Running for their neighbors
The community of Fallon came together on Friday for Financial Horizons’ fourth annual event, this year appropriately named the American Heroes 5K in support of the city’s heroes.
The run, which raises funds for different organizations every year, was devoted to the Wounded Warrior Project, the Sheriff Auxilary Fund, serach and rescue and the Fallon/Churchill Fire Station.
The department hosted the run, which started at the fire station at North Carson Street and hosted a record turnout of 139 runners, more than any of the three previous events according to Financial Horizons Branch Manager Angela Guthrie.
“It was actually Andrea Chabanol at FH and I who came up with the idea to do this American Hero 5K,” Guthrie said of the event. “This is the first one we’ve done for all of our local heroes. You always see on social media all this bad negative publicity on cops. Then cops are getting shot and firefighters are out in the middle of the night and they’re volunteers who don’t get paid to do what they’re doing. We live in a really tight community. Those are our friends, our neighors.”

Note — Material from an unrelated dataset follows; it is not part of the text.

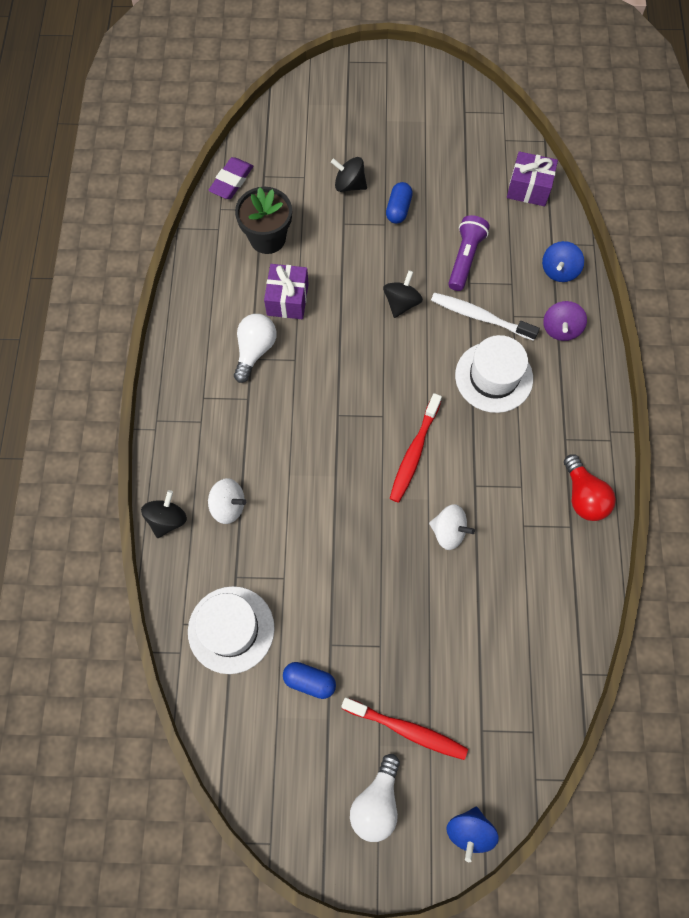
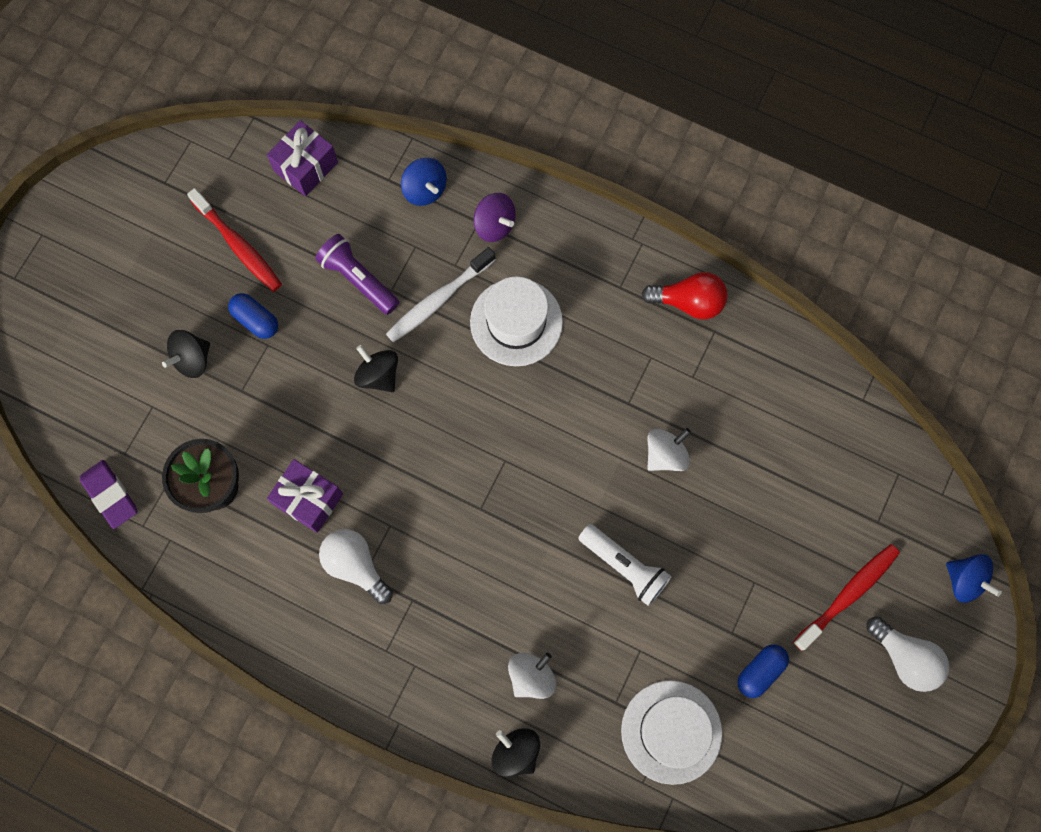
camera: 65 degrees left, 5 degrees up
(344, 538) = (624, 566): none -> white flashlight
(414, 452) = (563, 447): red toothbrush -> red toothbrush (238, 245)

True to the theme, several police officers, members of the fire department and community leaders including Mayor Ken Tedford turned out in support before the race began. Guthrie said several members of the fire department helped set up the event along with Fallon Lawnmower and Chainsaw, Taylor Mart, Century 21, Vinnie’s Electric, Remax Connection, Camacho Auto Sales, Anytime Fitness and Johnnie’s Deli, which donated the post-race refreshments. Between donations and registration fees for racers, the event netted more than $2,000 to be divided among four departments.
“We had a local company send us those port-o-potties, which we know sounds silly but we were turned down three times by three different companies so they’re pretty amazing,” Guthrie said on all the ways the event was made possible.
Mayor Tedford gave an in-depth speech on the importance of coming together as a community to support emergency services and law enforcement, particularly in light of the incident in Dallas in which five police officers were killed by a lone sniper on Thursday.
“I think this is a great turnout,” Tedford said after his speech, attending his first of the four annual 5Ks. “It’s really nice because of what transpired last night, I think it makes it even more unique.”
As a community representative, Tedford said he believes solidarity truly matters since Fallon has a great community of volunteer fire fighters, first responders, law enforcement and paramedics.
“Of course, I think this event matters even more tonight in light of what transpired in Dallas last night,” he said. “I believe it’s really important what Dallas Mayor Mike Rawlings said last night. Words matter and leaders matter. What we as a nation need to be careful about is what we say and the context in which we say it, but in order to heal between peoples we need to be forgiving and we need to discuss issues without being confrontational in any way. I think that’s the point he was getting at last night. As a people, as a nation.”
The mood of the event took a quick turn once the racers began to cross the finish line, greeted by a shower of water courtesy of Fire Truck 4 hanging its hose down the street from the finish line, as well as by a complimentary hot dog barbecue.
Resident David Dees, the first place runner from the event, was also the first to run back down to the end of the street after finishing to encourage his fellow runners.
“It feels great,” Dees said on finishing first, “But it’s really also just great to be out here for an important cause and beautiful weather with so much great support, so I’m just happy to be here. It’s a group activity, whether you’re first or you’re just finishing it’s important to get out here and just have some fun while you’re here.”
Dees was followed by Gerardo Grifaldo in second and Alexander Alfaro, who carried the American Flag for the first portion of the run, in third. Alfaro was relieved in the race by volunteer fireman Randy Sharp, who carried the flag to the finish line with him as one of the top finishers, but more importantly, as a patriot.
“I love to support my community and to support the military,” Sharp said on why he participated in the 5K. “My son is in the military, and I run for our freedom and to support this community.”